Bizim çıtamız orası. Bu mega yangınlar her yıl olacak anlamına
geliyor. Aynı deprem gibi düşünün. Büyük depremleri her yıl
yaşamıyoruz ama bekliyoruz. Bu yangınlarda bu mantığa sahip.
İnsanımız ormanla çok iç içe. Bundan sonra da maalesef böyle mega
yangınlar olacaktır. Kentlerin ve yerleşim yerlerinin yangın
yönetim planı da yok bunu bu yangınla gördük. İnşallah bunlarda
olacak. Bu yangının üstesinden geleceğiz, masanın etrafında
oturacağız ve ortak bir sonuca varacağız.”
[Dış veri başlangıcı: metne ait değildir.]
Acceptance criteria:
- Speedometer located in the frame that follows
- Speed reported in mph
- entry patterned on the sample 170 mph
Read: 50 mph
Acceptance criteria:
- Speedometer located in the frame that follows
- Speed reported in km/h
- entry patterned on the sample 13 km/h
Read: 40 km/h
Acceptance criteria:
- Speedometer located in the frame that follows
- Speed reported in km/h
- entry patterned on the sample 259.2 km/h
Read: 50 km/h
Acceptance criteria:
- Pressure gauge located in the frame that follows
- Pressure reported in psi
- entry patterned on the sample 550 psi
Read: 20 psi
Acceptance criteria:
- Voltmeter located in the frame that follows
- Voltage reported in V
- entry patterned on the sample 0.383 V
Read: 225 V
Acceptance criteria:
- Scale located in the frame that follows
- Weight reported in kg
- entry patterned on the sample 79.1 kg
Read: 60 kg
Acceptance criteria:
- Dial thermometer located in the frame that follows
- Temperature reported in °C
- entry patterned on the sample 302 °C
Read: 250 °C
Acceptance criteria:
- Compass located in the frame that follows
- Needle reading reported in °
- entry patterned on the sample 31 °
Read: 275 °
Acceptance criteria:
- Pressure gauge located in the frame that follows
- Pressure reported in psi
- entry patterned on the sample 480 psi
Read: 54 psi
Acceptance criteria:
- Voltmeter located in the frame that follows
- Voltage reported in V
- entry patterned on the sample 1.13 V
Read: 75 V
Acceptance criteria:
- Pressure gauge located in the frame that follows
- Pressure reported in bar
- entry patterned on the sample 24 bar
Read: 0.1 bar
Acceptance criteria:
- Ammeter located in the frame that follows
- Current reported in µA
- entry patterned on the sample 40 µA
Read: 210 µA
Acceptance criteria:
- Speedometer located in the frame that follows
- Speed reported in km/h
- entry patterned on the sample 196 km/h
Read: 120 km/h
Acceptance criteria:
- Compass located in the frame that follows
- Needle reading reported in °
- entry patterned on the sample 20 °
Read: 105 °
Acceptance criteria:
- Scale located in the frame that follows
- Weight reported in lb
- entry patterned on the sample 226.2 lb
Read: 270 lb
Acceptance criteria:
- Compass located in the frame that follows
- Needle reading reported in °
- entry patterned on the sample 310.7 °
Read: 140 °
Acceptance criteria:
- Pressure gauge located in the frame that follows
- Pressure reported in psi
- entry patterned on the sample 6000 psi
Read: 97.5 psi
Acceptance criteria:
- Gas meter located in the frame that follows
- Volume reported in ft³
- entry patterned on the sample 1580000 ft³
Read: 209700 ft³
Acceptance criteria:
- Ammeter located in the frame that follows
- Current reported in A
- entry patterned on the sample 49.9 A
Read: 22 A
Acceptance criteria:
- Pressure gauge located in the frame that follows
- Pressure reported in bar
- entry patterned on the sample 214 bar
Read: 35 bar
Orman Genel Müdürlüğünün izni dışında kimsenin dikim yapamayacağını söyleyen Kavgacı sözlerini şu şekilde sürdürdü: “Ağaçlandırma faaliyeti OGM sorumluluğundadır. 30’lu yaşların üstündeki Kızılçam ormanları gençleşecek. Toprak çimlenme açısından zengin hale geldi. Tohumlar toprağa düşecek ve sonbaharla birlikte Kızılçam ormanlarının Kasım ayı gibi yağmurlarla çimlendiğini göreceğiz. Üst yükselti kuşaklarında da ilkbahar çimlenmelerini göreceğiz. Bilgi kirliliğini önlemek için Orman fakültelerinin birimlerinde çalışan hocalarımıza ulaşalım ve temiz bilgi sahibi olalım.”